▸ What needs to be done:
Pull out every line in the data that has the string "cebola" in it.
Records to process: Begin
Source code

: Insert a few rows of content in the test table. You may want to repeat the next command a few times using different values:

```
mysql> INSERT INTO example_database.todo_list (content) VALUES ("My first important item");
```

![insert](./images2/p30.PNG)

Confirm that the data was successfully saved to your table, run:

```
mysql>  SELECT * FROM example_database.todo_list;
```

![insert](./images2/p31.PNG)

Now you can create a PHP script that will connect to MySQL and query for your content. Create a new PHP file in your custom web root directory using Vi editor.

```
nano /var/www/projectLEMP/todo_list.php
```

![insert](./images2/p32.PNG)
Records to process: End
Records to process: Begin
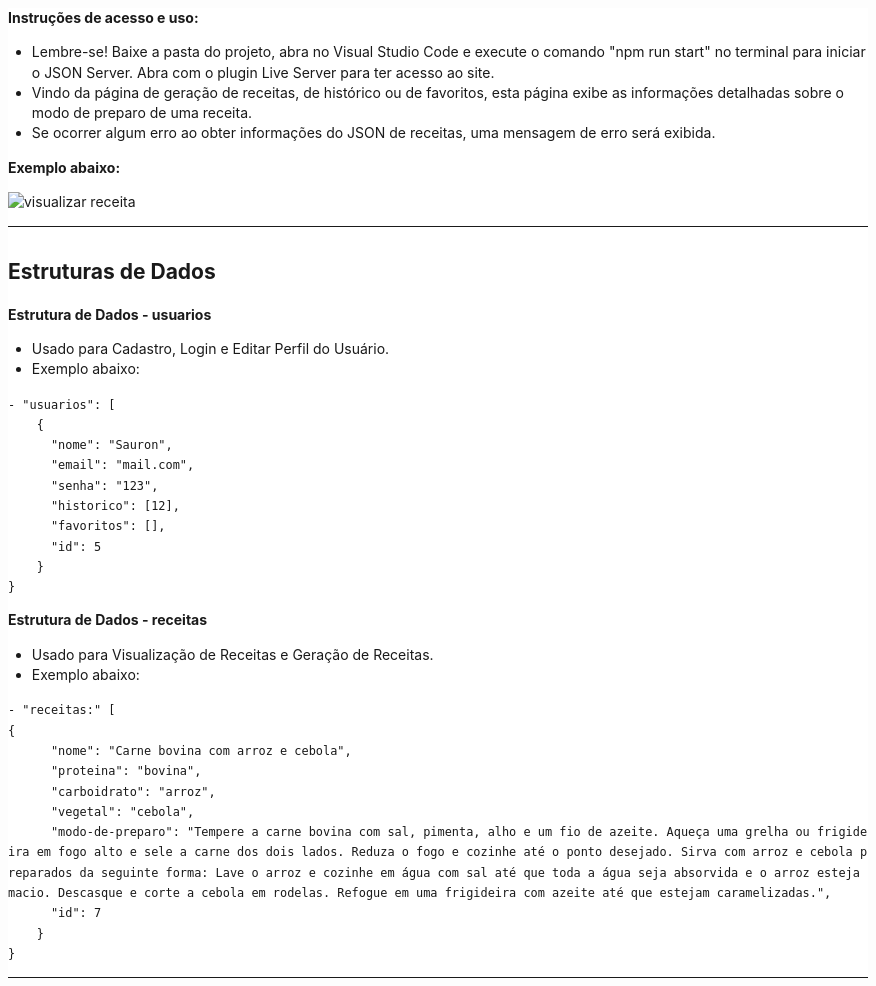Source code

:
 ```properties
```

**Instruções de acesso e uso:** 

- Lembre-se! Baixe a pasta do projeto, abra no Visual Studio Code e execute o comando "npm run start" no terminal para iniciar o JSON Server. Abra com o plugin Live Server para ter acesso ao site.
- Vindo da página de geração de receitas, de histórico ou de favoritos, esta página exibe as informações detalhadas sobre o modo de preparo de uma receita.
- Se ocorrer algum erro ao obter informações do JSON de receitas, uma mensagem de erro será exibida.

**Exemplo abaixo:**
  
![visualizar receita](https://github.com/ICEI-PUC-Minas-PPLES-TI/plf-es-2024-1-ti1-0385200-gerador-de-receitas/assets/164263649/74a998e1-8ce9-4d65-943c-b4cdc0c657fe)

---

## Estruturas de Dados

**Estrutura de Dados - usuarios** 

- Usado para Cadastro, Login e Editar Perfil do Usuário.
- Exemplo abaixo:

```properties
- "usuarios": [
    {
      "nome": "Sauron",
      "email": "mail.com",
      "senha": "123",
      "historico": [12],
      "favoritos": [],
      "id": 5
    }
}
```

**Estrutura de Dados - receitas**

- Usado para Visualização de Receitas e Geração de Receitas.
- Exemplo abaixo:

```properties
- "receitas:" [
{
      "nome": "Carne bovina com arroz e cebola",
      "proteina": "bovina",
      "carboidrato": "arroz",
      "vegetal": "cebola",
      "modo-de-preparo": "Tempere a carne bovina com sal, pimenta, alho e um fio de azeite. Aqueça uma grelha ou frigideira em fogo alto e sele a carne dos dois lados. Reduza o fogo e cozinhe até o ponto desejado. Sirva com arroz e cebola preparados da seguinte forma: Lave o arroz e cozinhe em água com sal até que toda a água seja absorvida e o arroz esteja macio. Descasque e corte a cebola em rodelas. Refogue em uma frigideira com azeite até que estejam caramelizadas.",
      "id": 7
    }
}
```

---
Records to process: End
▸ Response to the task:
      "nome": "Carne bovina com arroz e cebola",
      "vegetal": "cebola",
      "modo-de-preparo": "Tempere a carne bovina com sal, pimenta, alho e um fio de azeite. Aqueça uma grelha ou frigideira em fogo alto e sele a carne dos dois lados. Reduza o fogo e cozinhe até o ponto desejado. Sirva com arroz e cebola preparados da seguinte forma: Lave o arroz e cozinhe em água com sal até que toda a água seja absorvida e o arroz esteja macio. Descasque e corte a cebola em rodelas. Refogue em uma frigideira com azeite até que estejam caramelizadas.",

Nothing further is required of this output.